I like to be entertained but this was too far fetched at times and ridiculous. The dedication to paul Walker at the end of the credits was very moving. Vin Diesel still cannot act,it usually looks like he is reading the words and he should open his mouth when he talks as the re is no life in his voice..
It was a great cast and jason Statham was good as the Bad dude. I just hope it is the last in the franchise,no more please,no Furious 8. The action was good but got monotonous after awhile. Mind you, I am a fast&Furious Fan
You Don't Have Friends, You Have Family.
How do you even start off discussing this film?
While it enters the market with a huge amount of recognition behind it from wanton audiences, it's also the film that is now the last for late actor Paul Walker. Like Vin Diesel's Dominic Toretto, Walker's character Brian O'Conner is synonymous with the series success and story.
Before his untimely passing, Walker had finished around half of the production. Going into an indefinite hiatus, the production team, with new Director James Wan (Saw, Insidious), began the job of working out a way to continue the story and honour Walker's career and life.
A film that's frenetic in its excess action, Furious 7 pulls no punches with their escalation of all-out-action that has been jumping up in leaps and bounds since Fast 5.
The team is being hunted. With the ending of Fast & Furious 6 linking us to the third film, The Fast & The Furious: Tokyo Drift, we are introduced to Deckard Shaw (Jason Statham), the brother to part 6's antagonist, Owen Shaw (Luke Evans).
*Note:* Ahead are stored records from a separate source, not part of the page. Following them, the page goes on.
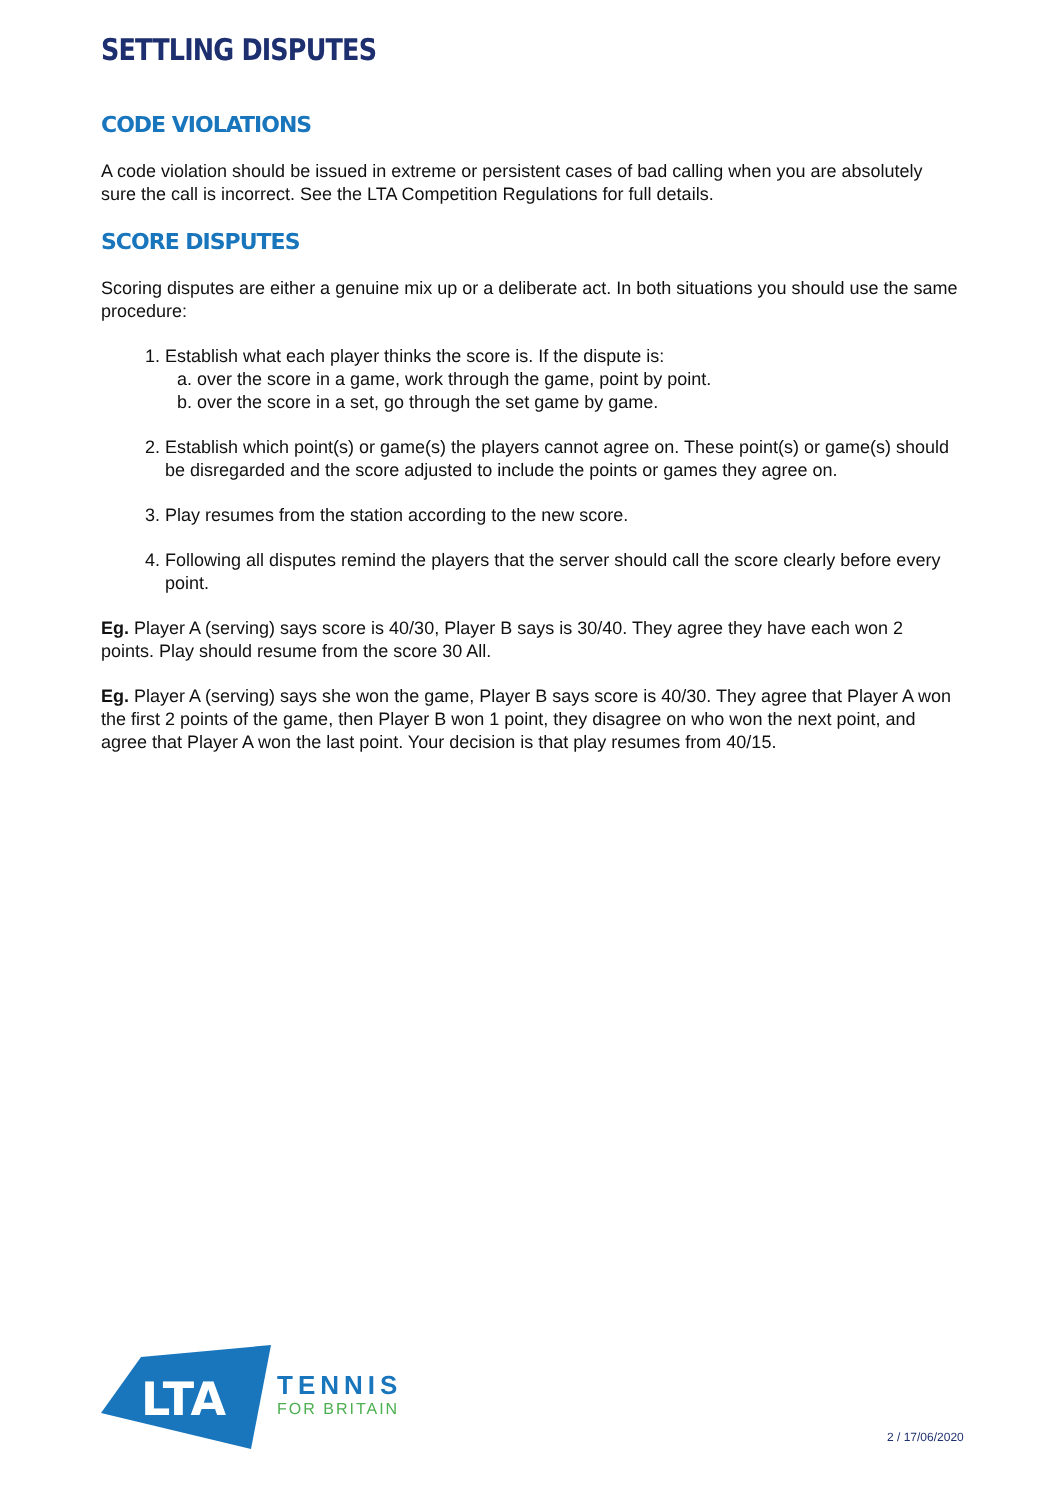SETTLING DISPUTES
CODE VIOLATIONS
A code violation should be issued in extreme or persistent cases of bad calling when you are absolutely sure the call is incorrect. See the LTA Competition Regulations for full details.
SCORE DISPUTES
Scoring disputes are either a genuine mix up or a deliberate act. In both situations you should use the same procedure:
1. Establish what each player thinks the score is. If the dispute is:
a. over the score in a game, work through the game, point by point.
b. over the score in a set, go through the set game by game.
2. Establish which point(s) or game(s) the players cannot agree on. These point(s) or game(s) should be disregarded and the score adjusted to include the points or games they agree on.
3. Play resumes from the station according to the new score.
4. Following all disputes remind the players that the server should call the score clearly before every point.
Eg. Player A (serving) says score is 40/30, Player B says is 30/40. They agree they have each won 2 points. Play should resume from the score 30 All.
Eg. Player A (serving) says she won the game, Player B says score is 40/30. They agree that Player A won the first 2 points of the game, then Player B won 1 point, they disagree on who won the next point, and agree that Player A won the last point. Your decision is that play resumes from 40/15.
LTA
TENNIS
FOR BRITAIN
2 / 17/06/2020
Looking to avenge his brother, Shaw becomes the "Man from the Shadows" that comes into play whenever the team aren't looking. With no way to know when he'll come, the team are offered a lifeline by a 'Mr. Nobody' (Kurt Russell) who asks the team to track down a captured Computer Specialist by the name of 'Ramsey' who may have a tool that could assist them. As they enter the world of Black-Ops, the team deal with larger set pieces, faster cars and the retirement of one of their own.
There's always one film that acts like a beacon for the coming of the 'Blockbuster' season.
Furious 7 is this film.
With an opening sequence that bluntly points out "This character is the toughest they've met", you see that Toretto and Crew will be put to the test. With hand-to-hand combat scenes that match the intense theatricality of pro-wrestling, giant explosions that eat up the screen, and a moment to make people believe that cars will fly, Furious 7 doesn't just want to top its previous installments.
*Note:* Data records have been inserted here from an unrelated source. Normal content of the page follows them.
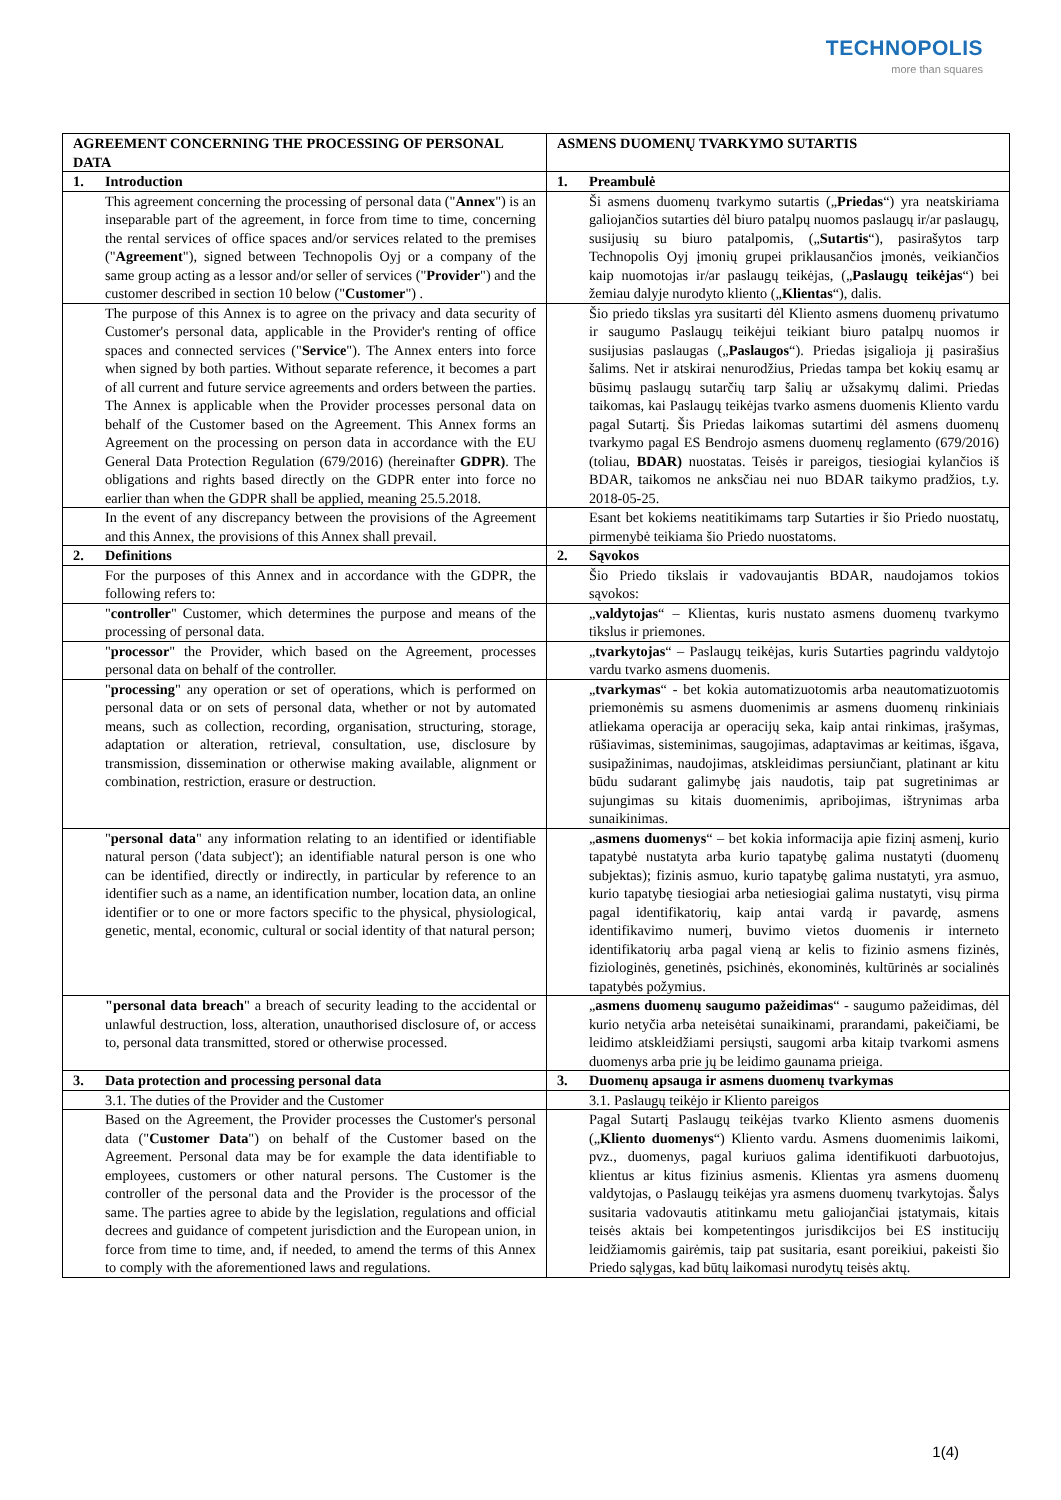TECHNOPOLIS
more than squares
| AGREEMENT CONCERNING THE PROCESSING OF PERSONAL DATA | | ASMENS DUOMENŲ TVARKYMO SUTARTIS | |
| --- | --- | --- | --- |
| 1. | Introduction | 1. | Preambulė |
| | This agreement concerning the processing of personal data (" Annex ") is an inseparable part of the agreement, in force from time to time, concerning the rental services of office spaces and/or services related to the premises (" Agreement "), signed between Technopolis Oyj or a company of the same group acting as a lessor and/or seller of services (" Provider ") and the customer described in section 10 below (" Customer ") . | | Ši asmens duomenų tvarkymo sutartis („ Priedas “) yra neatskiriama galiojančios sutarties dėl biuro patalpų nuomos paslaugų ir/ar paslaugų, susijusių su biuro patalpomis, („ Sutartis “), pasirašytos tarp Technopolis Oyj įmonių grupei priklausančios įmonės, veikiančios kaip nuomotojas ir/ar paslaugų teikėjas, („ Paslaugų teikėjas “) bei žemiau dalyje nurodyto kliento („ Klientas “), dalis. |
| | The purpose of this Annex is to agree on the privacy and data security of Customer's personal data, applicable in the Provider's renting of office spaces and connected services (" Service "). The Annex enters into force when signed by both parties. Without separate reference, it becomes a part of all current and future service agreements and orders between the parties. The Annex is applicable when the Provider processes personal data on behalf of the Customer based on the Agreement. This Annex forms an Agreement on the processing on person data in accordance with the EU General Data Protection Regulation (679/2016) (hereinafter GDPR) . The obligations and rights based directly on the GDPR enter into force no earlier than when the GDPR shall be applied, meaning 25.5.2018. | | Šio priedo tikslas yra susitarti dėl Kliento asmens duomenų privatumo ir saugumo Paslaugų teikėjui teikiant biuro patalpų nuomos ir susijusias paslaugas („ Paslaugos “). Priedas įsigalioja jį pasirašius šalims. Net ir atskirai nenurodžius, Priedas tampa bet kokių esamų ar būsimų paslaugų sutarčių tarp šalių ar užsakymų dalimi. Priedas taikomas, kai Paslaugų teikėjas tvarko asmens duomenis Kliento vardu pagal Sutartį. Šis Priedas laikomas sutartimi dėl asmens duomenų tvarkymo pagal ES Bendrojo asmens duomenų reglamento (679/2016) (toliau, BDAR) nuostatas. Teisės ir pareigos, tiesiogiai kylančios iš BDAR, taikomos ne anksčiau nei nuo BDAR taikymo pradžios, t.y. 2018-05-25. |
| | In the event of any discrepancy between the provisions of the Agreement and this Annex, the provisions of this Annex shall prevail. | | Esant bet kokiems neatitikimams tarp Sutarties ir šio Priedo nuostatų, pirmenybė teikiama šio Priedo nuostatoms. |
| 2. | Definitions | 2. | Sąvokos |
| | For the purposes of this Annex and in accordance with the GDPR, the following refers to: | | Šio Priedo tikslais ir vadovaujantis BDAR, naudojamos tokios sąvokos: |
| | " controller " Customer, which determines the purpose and means of the processing of personal data. | | „ valdytojas “ – Klientas, kuris nustato asmens duomenų tvarkymo tikslus ir priemones. |
| | " processor " the Provider, which based on the Agreement, processes personal data on behalf of the controller. | | „ tvarkytojas “ – Paslaugų teikėjas, kuris Sutarties pagrindu valdytojo vardu tvarko asmens duomenis. |
| | " processing " any operation or set of operations, which is performed on personal data or on sets of personal data, whether or not by automated means, such as collection, recording, organisation, structuring, storage, adaptation or alteration, retrieval, consultation, use, disclosure by transmission, dissemination or otherwise making available, alignment or combination, restriction, erasure or destruction. | | „ tvarkymas “ - bet kokia automatizuotomis arba neautomatizuotomis priemonėmis su asmens duomenimis ar asmens duomenų rinkiniais atliekama operacija ar operacijų seka, kaip antai rinkimas, įrašymas, rūšiavimas, sisteminimas, saugojimas, adaptavimas ar keitimas, išgava, susipažinimas, naudojimas, atskleidimas persiunčiant, platinant ar kitu būdu sudarant galimybę jais naudotis, taip pat sugretinimas ar sujungimas su kitais duomenimis, apribojimas, ištrynimas arba sunaikinimas. |
| | " personal data " any information relating to an identified or identifiable natural person ('data subject'); an identifiable natural person is one who can be identified, directly or indirectly, in particular by reference to an identifier such as a name, an identification number, location data, an online identifier or to one or more factors specific to the physical, physiological, genetic, mental, economic, cultural or social identity of that natural person; | | „ asmens duomenys “ – bet kokia informacija apie fizinį asmenį, kurio tapatybė nustatyta arba kurio tapatybę galima nustatyti (duomenų subjektas); fizinis asmuo, kurio tapatybę galima nustatyti, yra asmuo, kurio tapatybę tiesiogiai arba netiesiogiai galima nustatyti, visų pirma pagal identifikatorių, kaip antai vardą ir pavardę, asmens identifikavimo numerį, buvimo vietos duomenis ir interneto identifikatorių arba pagal vieną ar kelis to fizinio asmens fizinės, fiziologinės, genetinės, psichinės, ekonominės, kultūrinės ar socialinės tapatybės požymius. |
| | "personal data breach " a breach of security leading to the accidental or unlawful destruction, loss, alteration, unauthorised disclosure of, or access to, personal data transmitted, stored or otherwise processed. | | „ asmens duomenų saugumo pažeidimas “ - saugumo pažeidimas, dėl kurio netyčia arba neteisėtai sunaikinami, prarandami, pakeičiami, be leidimo atskleidžiami persiųsti, saugomi arba kitaip tvarkomi asmens duomenys arba prie jų be leidimo gaunama prieiga. |
| 3. | Data protection and processing personal data | 3. | Duomenų apsauga ir asmens duomenų tvarkymas |
| | 3.1. The duties of the Provider and the Customer | | 3.1. Paslaugų teikėjo ir Kliento pareigos |
| | Based on the Agreement, the Provider processes the Customer's personal data (" Customer Data ") on behalf of the Customer based on the Agreement. Personal data may be for example the data identifiable to employees, customers or other natural persons. The Customer is the controller of the personal data and the Provider is the processor of the same. The parties agree to abide by the legislation, regulations and official decrees and guidance of competent jurisdiction and the European union, in force from time to time, and, if needed, to amend the terms of this Annex to comply with the aforementioned laws and regulations. | | Pagal Sutartį Paslaugų teikėjas tvarko Kliento asmens duomenis („ Kliento duomenys “) Kliento vardu. Asmens duomenimis laikomi, pvz., duomenys, pagal kuriuos galima identifikuoti darbuotojus, klientus ar kitus fizinius asmenis. Klientas yra asmens duomenų valdytojas, o Paslaugų teikėjas yra asmens duomenų tvarkytojas. Šalys susitaria vadovautis atitinkamu metu galiojančiai įstatymais, kitais teisės aktais bei kompetentingos jurisdikcijos bei ES institucijų leidžiamomis gairėmis, taip pat susitaria, esant poreikiui, pakeisti šio Priedo sąlygas, kad būtų laikomasi nurodytų teisės aktų. |
1(4)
It wants to leave them so badly in the dust that you can't even see them any more.
Adding to this is a story that continues the tradition of family, with all major players returning. Having Paul Walker's 2 brothers, Caleb and Cody, act as stand-ins for some scenes, the re-writes pay the utmost respect to not only Walker's character Brian, but to the actor himself.
As the final scene begins, it would be hard to find anyone in the audience who isn't running off an overflowing tank of adrenaline that's mixed with a sadness over the celebration of the art Paul Walker gave to us with each film he acted in.
Furious 7 while insane in what it works to defy, not only solidifies the series standing in popular culture, but bids farewell to a star in a way that says "Goodbye" for all of us.